Principle:ARISE Initiative Robomimic Checkpointing and Model Saving
| Knowledge Sources | |
|---|---|
| Domains | Robotics, Training, Serialization |
| Last Updated | 2026-02-15 08:00 GMT |
Overview
A comprehensive model serialization pattern that saves trained policy weights along with all metadata needed to fully reconstruct the training environment, configuration, and normalization statistics for reproducible evaluation.
Description
Checkpointing and Model Saving captures the complete state needed to deploy a trained policy. Unlike naive model saving that only stores network weights, robomimic checkpoints include the full configuration, environment metadata, observation/action shape metadata, normalization statistics, and training state. This enables any downstream consumer (evaluation script, deployment pipeline) to reconstruct the exact conditions under which the model was trained.
The checkpoint contains:
- model: Serialized algorithm state (network weights and optimizer state)
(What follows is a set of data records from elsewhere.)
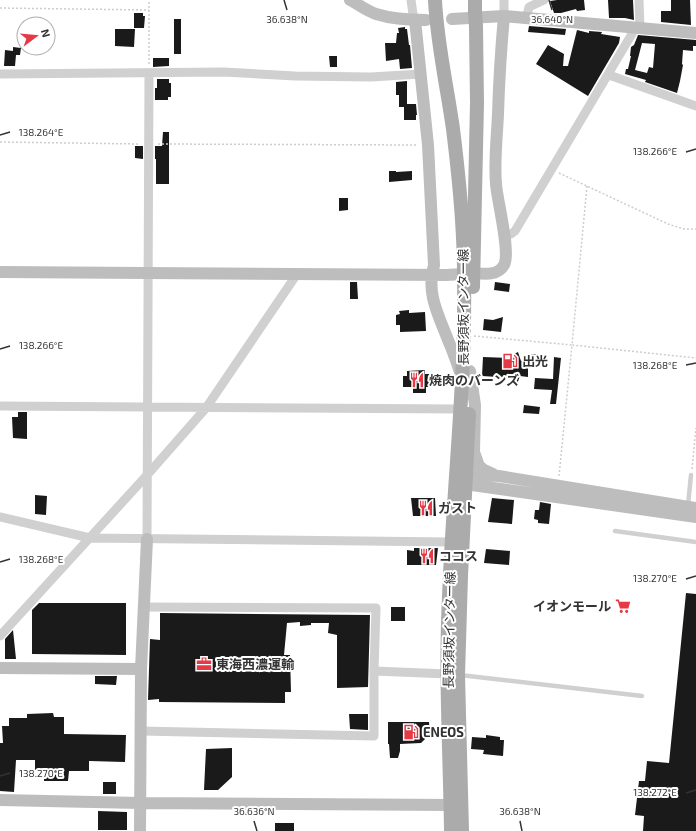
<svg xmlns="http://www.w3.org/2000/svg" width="696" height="831" viewBox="0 0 696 831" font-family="'Exo 2','Noto Sans JP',sans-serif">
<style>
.building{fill:#1a1a1a;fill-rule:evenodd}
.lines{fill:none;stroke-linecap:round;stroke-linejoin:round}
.path{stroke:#cdcdcd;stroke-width:1.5;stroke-dasharray:2 2;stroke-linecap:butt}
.lane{stroke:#d0d0d0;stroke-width:4.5}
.street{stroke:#d0d0d0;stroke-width:9}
.secondary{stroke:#bdbdbd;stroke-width:12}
.primary{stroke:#ababab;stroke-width:14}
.primary-bridge{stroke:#ababab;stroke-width:14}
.ticks{fill:none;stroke:#333;stroke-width:1.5}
.labels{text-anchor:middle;stroke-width:4;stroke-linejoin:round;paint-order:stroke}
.street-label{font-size:13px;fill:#333;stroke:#fff}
.poi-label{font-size:13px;font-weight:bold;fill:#333;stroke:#fff;text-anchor:start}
.ticks-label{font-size:10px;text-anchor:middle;fill:#333;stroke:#fff;stroke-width:4;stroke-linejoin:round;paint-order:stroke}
</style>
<rect width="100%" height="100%" fill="#fff"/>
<path class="building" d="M557 0H584L585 10 577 11 576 9 561 13H554L550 1Z
M608 0H633L634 20 625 18H609Z
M671 0H690L691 25 661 22V11H671Z
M134 13H143V16H145L144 28H134Z
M174 19H181V54H174Z
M529 26 566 29 565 35 528 32Z
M405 27V29H407L409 45H410L412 68 400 69 399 59 386 61 385 43H396L397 33H399L398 28Z
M115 29H135L134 47 115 46Z
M577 30 589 33V31L602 32 601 34 620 37 619 43 588 96 536 64 548 45 564 54 563 66H568Z
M638 35 696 40V46H693V51L683 50 682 64 683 65 680 81 677 93 645 82 646 80 625 74 626 69H628L631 56H630L631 47 634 45ZM642 43 655 44 653 68 649 67 647 73 635 70Z
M13 47 21 48 20 55H16L15 66H4L5 50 13 51Z
M329 56H337V67H330Z
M153 58H169V66L153 67Z
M157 79H169V83H171V97H168V100H155V88H157Z
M407 81V104H416L417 115H416V120H404V107H399V95H396V82Z
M163 132H169V184H156V159H155V146H162Z
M135 146H143V159L135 158Z
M389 171H396V172L412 171V180L389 182Z
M339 198H348V210L339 211Z
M350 282H357L358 299H350Z
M495 282 510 284 509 292 494 290Z
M409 310V313L425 312 426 331 400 332V325H396V315L400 314 399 311Z
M503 317 501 332 483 330 484 319 493 320Z
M518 352 521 361 530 359V354H538L537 366 528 365V377L520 376 517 384 510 381 512 378 482 376 483 357 513 358 512 355Z
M554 357 561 358 556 404H550L552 390 534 389 535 378 553 379Z
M425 370V374H429V387H426V393H413V387H403V376H407V371Z
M524 405 540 407 539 414 523 413Z
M18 412H27V439L13 438 12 417H18Z
M35 495 47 496 46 515 35 514Z
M411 498H435L436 516H413Z
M492 498 514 500 512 524 488 522Z
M540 502 551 504 549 524 538 523V520L534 519 535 510H539Z
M414 548H438L436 565H407V550L414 551Z
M486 549 510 551 509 565 484 563Z
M686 593 696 594V831H643L644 816 635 815 639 781H645L647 761 669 763Z
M39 603H126V655L32 654V610Z
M391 607H405V621H391Z
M160 613 370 615 368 687 337 688V635L328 633 329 623H311V625L300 626V622L287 623 284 655H290L291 692H285V703L159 702V699L148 700 150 639 160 640Z
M13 630 16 659H5V639Z
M95 676H117L116 685 95 684Z
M53 713 54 717H64V734L126 735 125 762 89 761V771H69L68 781H44V770H35V760H16L14 792 0 791V743H3L2 726H9V718H27V714Z
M349 714H368V730L350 729Z
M388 722H429L430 734 421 743 400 744V751L398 758H390L389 744H388Z
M486 735 500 737V740H504L503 756 483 754 484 750 471 749 472 737 486 738Z
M232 748V777L218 790H204L206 749Z
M103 782H116V794H103Z
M98 811 127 812V830H98Z
M275 823H294V831H275Z"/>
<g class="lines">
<path class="path" d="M0 8 149 10
M149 64V0
M0 142 140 144
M158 144 418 145
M559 173 668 224 684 229H696
M587 186 572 345 696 358
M474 336 572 345 559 476
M692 469 696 428"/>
<path class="lane" d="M688 505 691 475
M615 531 696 542
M460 675 642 696"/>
<path class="street" d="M411 0 413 14 415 20
M639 0 640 28
M504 16V0
M526 19 529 7 544 0
M0 74 224 72 295 76 371 77 421 74
M609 75 696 106
M504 235 511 234 515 231 636 27
M0 406 460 409
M0 517 90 538 451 542
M147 539 149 74
M143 607 376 608 374 671
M0 636 148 474 206 408 297 274
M141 731 374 736V671L448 674"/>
<path class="secondary" d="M350 0C358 4 367 11 376 14 392 19 410 20 426 20
M452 19 504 16 696 33
M415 20 428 145 434 265C426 293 438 314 448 340 453 351 457 363 461 375
M0 272 446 275 464 274
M474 273C484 274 498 276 504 265 511 253 497 200 496 184 494 161 497 137 498 114 499 81 501 49 504 16
M470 371 475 405 474 452 479 466 484 470 493 474
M458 476 467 474 499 476 696 508
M459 480 465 484 696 517
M0 668 141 669
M0 800 140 803 451 805
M140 831 141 669 147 539"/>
<path class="primary" d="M435 0C437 43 447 86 453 129 459 177 464 226 464 275 466 382 453 489 449 597 445 675 450 753 451 831
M475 0V12
M473 287 477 103 476 27
M462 831 458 675 461 576 469 414"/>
<path class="primary-bridge" d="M475 12 476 27"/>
</g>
<path class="ticks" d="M284 0 287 10M549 0 552 10M0 135 10 132M686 152 696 149M0 349 10 346M686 365 696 363M0 562 10 559M686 579 696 576M0 776 10 773M686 793 696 790M254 821 257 831M520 821 522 831"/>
<defs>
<g id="fuel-bare" transform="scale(1.2)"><path d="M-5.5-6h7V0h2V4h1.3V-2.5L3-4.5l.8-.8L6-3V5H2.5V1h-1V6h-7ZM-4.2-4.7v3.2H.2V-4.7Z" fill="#e63946" stroke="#fff" stroke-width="2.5" paint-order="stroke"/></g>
<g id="restaurant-bare" transform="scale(1.2)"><path d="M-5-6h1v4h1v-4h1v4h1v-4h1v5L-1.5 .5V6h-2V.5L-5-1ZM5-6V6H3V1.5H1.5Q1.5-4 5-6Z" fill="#e63946" stroke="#fff" stroke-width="2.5" paint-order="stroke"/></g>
<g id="supermarket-bare" transform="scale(1.2)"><path d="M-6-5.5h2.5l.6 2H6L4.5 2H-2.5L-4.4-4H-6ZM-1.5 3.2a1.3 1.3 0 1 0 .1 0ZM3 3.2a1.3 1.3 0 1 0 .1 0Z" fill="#e63946" stroke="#fff" stroke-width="2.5" paint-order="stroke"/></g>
<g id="office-bare" transform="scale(1.2)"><path d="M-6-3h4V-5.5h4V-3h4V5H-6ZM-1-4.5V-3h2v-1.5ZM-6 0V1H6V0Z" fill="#e63946" stroke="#fff" stroke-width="2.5" paint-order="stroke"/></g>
</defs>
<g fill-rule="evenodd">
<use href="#fuel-bare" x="510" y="361"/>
<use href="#restaurant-bare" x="417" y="380"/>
<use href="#restaurant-bare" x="426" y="508"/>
<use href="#restaurant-bare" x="427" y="556"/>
<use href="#supermarket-bare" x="623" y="606"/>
<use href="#office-bare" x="204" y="664"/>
<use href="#fuel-bare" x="411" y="732"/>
</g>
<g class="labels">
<g class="street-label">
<text transform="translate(463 307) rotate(-90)" y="5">長野須坂インター線</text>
<text transform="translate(449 630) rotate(-89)" y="5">長野須坂インター線</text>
</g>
<g class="poi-label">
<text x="522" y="366">出光</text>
<text x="429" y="385">焼肉のバーンズ</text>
<text x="438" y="513">ガスト</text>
<text x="439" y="561">ココス</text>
<text x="611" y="611" text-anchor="end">イオンモール</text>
<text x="216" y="669">東海西濃運輸</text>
<text x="423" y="737">ENEOS</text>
</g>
</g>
<g class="ticks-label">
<text x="287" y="23">36.638°N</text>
<text x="552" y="23">36.640°N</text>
<text x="41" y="136">138.264°E</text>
<text x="655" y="155">138.266°E</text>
<text x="41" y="349">138.266°E</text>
<text x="655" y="369">138.268°E</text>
<text x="41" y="563">138.268°E</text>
<text x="655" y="582">138.270°E</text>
<text x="41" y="777">138.270°E</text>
<text x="655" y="796">138.272°E</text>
<text x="254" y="815">36.636°N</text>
<text x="520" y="815">36.638°N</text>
</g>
<g transform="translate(36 36) rotate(74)"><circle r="19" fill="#ffffff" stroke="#adadad"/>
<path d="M0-3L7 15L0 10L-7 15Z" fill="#e63946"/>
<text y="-6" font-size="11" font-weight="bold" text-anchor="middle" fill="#333333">N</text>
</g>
</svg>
- config: Full experiment configuration dictionary
- algo_name: Algorithm identifier string
- env_metadata: Environment construction parameters (env name, type, kwargs)
- shape_metadata: Observation key shapes, action dimension, and modality flags
- obs_normalization_stats: Running mean/std for observation normalization
- action_normalization_stats: Running mean/std for action normalization
- variable_state: Training loop state for resuming (epoch, best metrics)
Usage
Use this principle at regular intervals during training (every N epochs, on best performance, and at training completion). The saved checkpoints are consumed by the evaluation pipeline (policy_from_checkpoint) and can be used to resume interrupted training.
Theoretical Basis
The checkpointing principle implements self-contained model serialization:
# Abstract pattern (not real implementation)
checkpoint = {
"model": model.serialize(), # Network weights + optimizer state
"config": config.dump(), # Full experiment config
"algo_name": config.algo_name, # For factory reconstruction
"env_metadata": env_meta, # To recreate environment
"shape_metadata": shape_meta, # To recreate model architecture
"obs_normalization_stats": stats, # For inference normalization
}
torch.save(checkpoint, path)
The self-contained nature means any checkpoint file can be loaded and deployed without additional context files, reducing deployment friction.